Lauren Kennedy, Sarah Stiles, Anneliese van der Pol
It’s popular to dismiss much of the lighter fare on New York stages.
The new musical version of Vanities, adapted by Jack Heifner from his popular play by the same name, will likely fall prey to critics’ poison pen mostly because it fails to do much more than entertain.
It’s a phenomenon not uncommon in the critical press, who sometimes (not always) seem to prefer an evening of austerely discomfiting pretension to one of actual enjoyment.
9 to 5, which in my book was heads and tails above at least two of the musicals that shut it out of the best musical category at the Tonys this year, was a fizzy, fun show with some truly wonderful musical numbers.
Perhaps it’s a bit of escapist fluff, but it’s well-constructed, and even if it’s a little too much like the the movie that serves as its basis, it nevertheless emanates a sense of feminist pride that ought to genuinely inspire a gentle leap of the heart in a good number of audience members. Critics hacked it to bits; I loved it.Like 9 to 5 and another frothy throwback, The Marvelous Wonderettes, which I recently caught up with off-Broadway and which was advantageously cross-promoted in the form of flyers in the Playbills for Vanities, a trio of gal pals dominates the plot of Jack Heifner’s musical adaptation of his popular play, which features a score by relative newcomer David Kirshenbaum.
Played by Lauren Kennedy, Sarah Stiles, and Anneliese van der Pol, it’s difficult not to like Mary, Joanne, and Kathy, the central figures of the show, whose limited concerns center around being the most popular cheerleaders in high school and then, in college, sorority girls. Finally, they come to an impasse as they realize life is more than popularity.
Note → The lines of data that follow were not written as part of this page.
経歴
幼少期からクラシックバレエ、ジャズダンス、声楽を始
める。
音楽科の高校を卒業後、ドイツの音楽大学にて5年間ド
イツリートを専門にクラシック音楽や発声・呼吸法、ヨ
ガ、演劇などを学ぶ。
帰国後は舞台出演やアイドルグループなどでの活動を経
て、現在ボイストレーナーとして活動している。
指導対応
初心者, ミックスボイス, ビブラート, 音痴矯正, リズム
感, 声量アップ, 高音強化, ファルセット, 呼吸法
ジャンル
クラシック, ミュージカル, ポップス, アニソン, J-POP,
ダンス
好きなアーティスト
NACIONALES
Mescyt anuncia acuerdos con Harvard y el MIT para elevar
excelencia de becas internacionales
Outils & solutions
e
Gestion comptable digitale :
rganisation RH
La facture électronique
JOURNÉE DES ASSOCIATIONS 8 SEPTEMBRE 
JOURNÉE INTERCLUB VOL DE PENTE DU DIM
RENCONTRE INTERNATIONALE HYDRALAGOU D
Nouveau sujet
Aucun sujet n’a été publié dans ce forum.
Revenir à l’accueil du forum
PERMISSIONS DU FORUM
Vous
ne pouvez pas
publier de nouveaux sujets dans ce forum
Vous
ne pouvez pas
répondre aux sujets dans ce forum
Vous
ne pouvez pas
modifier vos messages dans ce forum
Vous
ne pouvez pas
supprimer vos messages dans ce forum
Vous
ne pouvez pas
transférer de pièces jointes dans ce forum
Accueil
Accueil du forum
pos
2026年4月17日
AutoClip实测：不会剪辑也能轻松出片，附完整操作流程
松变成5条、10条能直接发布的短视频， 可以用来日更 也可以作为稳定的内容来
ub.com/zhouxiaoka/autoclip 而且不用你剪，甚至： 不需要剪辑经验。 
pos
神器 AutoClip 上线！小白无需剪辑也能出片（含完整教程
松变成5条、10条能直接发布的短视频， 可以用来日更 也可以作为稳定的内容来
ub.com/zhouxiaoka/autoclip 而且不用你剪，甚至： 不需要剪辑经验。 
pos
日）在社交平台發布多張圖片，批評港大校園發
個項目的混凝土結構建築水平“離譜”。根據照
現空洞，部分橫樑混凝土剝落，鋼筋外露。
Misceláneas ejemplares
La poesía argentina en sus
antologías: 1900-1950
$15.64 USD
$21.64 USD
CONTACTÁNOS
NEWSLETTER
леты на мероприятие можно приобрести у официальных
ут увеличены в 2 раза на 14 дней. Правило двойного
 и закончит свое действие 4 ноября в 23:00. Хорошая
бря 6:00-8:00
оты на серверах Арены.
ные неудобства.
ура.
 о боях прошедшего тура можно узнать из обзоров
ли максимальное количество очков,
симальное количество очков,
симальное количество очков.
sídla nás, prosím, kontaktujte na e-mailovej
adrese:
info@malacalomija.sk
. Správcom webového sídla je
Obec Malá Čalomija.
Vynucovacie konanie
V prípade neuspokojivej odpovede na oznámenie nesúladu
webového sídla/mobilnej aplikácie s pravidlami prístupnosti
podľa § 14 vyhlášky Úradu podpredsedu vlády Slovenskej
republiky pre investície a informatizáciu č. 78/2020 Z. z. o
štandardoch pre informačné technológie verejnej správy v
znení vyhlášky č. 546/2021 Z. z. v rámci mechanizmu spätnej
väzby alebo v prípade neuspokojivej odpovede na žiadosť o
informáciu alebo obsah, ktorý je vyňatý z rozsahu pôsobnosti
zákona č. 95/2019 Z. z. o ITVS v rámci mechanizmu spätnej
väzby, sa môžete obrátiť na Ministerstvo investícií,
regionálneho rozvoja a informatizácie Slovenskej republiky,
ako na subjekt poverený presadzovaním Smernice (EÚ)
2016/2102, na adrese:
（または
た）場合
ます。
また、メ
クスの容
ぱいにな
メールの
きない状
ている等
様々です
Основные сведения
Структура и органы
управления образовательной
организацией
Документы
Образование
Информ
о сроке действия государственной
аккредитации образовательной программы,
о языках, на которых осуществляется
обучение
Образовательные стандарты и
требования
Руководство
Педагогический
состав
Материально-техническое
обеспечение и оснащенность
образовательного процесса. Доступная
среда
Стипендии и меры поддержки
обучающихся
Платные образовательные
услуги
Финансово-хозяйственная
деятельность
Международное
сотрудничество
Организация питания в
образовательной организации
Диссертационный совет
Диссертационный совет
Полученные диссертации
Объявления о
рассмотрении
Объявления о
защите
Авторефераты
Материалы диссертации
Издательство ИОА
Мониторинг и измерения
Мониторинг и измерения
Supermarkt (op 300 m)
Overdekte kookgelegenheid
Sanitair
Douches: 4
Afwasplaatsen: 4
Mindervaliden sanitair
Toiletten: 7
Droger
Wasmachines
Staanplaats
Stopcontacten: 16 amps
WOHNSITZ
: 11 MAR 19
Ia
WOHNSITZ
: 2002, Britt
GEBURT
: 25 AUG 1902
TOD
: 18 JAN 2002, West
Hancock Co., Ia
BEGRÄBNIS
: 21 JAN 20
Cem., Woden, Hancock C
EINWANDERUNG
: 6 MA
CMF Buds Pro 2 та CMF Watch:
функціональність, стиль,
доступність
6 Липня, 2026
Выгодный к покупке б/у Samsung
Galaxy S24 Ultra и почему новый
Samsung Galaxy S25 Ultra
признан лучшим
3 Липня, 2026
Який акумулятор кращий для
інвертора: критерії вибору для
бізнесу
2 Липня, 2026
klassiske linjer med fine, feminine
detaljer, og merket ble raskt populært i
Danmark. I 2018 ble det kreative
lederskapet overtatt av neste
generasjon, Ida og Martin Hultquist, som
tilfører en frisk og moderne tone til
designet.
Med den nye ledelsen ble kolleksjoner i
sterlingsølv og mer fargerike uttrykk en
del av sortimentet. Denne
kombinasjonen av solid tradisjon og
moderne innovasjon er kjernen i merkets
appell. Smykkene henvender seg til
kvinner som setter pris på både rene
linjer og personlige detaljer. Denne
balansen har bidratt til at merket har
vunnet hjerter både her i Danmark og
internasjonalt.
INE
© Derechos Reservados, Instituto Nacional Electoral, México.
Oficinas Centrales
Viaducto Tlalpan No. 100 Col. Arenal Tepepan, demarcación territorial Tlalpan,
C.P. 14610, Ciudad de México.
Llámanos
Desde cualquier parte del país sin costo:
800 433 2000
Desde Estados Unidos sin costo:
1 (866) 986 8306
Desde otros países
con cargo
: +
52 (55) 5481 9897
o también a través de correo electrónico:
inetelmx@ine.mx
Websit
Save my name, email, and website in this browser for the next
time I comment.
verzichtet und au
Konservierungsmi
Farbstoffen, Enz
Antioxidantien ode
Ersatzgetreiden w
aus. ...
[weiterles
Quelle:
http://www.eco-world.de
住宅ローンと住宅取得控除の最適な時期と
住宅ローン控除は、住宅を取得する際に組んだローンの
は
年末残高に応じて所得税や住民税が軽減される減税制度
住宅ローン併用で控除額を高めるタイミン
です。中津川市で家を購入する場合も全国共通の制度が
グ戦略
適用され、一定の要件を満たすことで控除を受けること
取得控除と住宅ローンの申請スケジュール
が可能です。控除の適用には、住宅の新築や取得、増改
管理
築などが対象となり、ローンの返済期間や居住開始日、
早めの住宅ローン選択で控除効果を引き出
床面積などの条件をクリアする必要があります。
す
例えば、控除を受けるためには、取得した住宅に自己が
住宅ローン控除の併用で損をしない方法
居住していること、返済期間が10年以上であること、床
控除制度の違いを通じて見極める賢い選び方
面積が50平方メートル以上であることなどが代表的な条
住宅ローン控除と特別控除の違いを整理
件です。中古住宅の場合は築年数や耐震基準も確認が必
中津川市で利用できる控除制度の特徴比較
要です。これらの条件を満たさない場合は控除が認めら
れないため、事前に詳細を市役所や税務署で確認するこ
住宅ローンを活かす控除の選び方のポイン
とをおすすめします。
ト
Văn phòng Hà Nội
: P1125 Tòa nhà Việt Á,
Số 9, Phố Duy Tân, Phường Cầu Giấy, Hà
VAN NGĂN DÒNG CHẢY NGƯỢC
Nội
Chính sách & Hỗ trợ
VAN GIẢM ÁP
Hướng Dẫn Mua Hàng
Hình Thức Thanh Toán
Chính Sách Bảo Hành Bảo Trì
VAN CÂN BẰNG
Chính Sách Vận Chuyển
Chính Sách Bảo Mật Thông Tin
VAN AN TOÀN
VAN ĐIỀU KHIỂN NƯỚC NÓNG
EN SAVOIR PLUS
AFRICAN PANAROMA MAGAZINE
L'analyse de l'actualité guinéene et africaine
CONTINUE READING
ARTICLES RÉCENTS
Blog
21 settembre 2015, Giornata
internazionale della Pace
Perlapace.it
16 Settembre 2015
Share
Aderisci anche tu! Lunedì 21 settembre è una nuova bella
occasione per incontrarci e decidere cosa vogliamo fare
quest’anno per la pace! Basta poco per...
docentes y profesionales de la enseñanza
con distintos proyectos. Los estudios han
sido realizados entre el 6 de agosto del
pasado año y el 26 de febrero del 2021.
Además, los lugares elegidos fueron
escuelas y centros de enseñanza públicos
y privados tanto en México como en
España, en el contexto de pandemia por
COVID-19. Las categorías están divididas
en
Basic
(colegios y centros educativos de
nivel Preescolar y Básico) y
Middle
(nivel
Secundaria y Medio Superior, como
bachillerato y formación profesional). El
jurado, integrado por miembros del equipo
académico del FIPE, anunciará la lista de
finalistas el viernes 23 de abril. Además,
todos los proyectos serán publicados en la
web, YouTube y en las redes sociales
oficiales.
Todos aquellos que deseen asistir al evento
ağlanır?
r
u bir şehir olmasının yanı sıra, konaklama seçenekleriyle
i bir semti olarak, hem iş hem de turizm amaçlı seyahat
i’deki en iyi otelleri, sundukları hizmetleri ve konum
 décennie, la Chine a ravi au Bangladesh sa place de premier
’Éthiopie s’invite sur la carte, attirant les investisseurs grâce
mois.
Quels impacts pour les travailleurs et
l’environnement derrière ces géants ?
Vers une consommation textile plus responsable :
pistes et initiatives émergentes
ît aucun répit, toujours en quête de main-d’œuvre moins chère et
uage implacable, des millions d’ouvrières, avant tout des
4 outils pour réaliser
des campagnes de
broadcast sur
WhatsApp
In the second half of the show, the characters we came to know and love as happy-go-luck valley girl types are suddenly more complicated. Like the gals in 9 to 5, they’re looking for answers in a world that seems difficult to navigate. While Joanne settles into life as a wife, her highest aspiration, Mary takes the absolute opposite route, opening an erotic art gallery that sells neon pricks to wealthy clientle. Eventually the ladies come to love and accept one another despite their differences. It feels a little unearned that a good deal of the reconciliation involved happens off-stage, but there’s still enough drama throughout to pull a willing audience through the evening’s low points.
Overall, the premise for the show is schmaltzy, and there aren’t many unfamiliar situations for the creative team to mine in coming up with an original-feeling musical. Director Judith Ivey gives us a by-the-books, well-oiled production of a solidly-written, fun, and essentially insubstantial musical that wholly entertains and allows itself to be almost completely forgotten afterwards.
In the theatre, I absolutely loved David Kirshenbaum’s pastiche score, which borrows from the 50s and 60s in telling the stories of these women’s lives. There are some catchy songs – the high school teenybopperish I Can’t Imagine, the anthemic Fly Into The Future (which Lauren Kennedy knocks out of the park), and a number of other slaphappy one-off numbers that come across well over the course of the evening. Not all of the tunes are memorable, but the evening as a whole feels like a satisfyingly minty piece of hard candy. It’s savored; then it dissolves. But who can really knock it? It tasted damn good before it was done.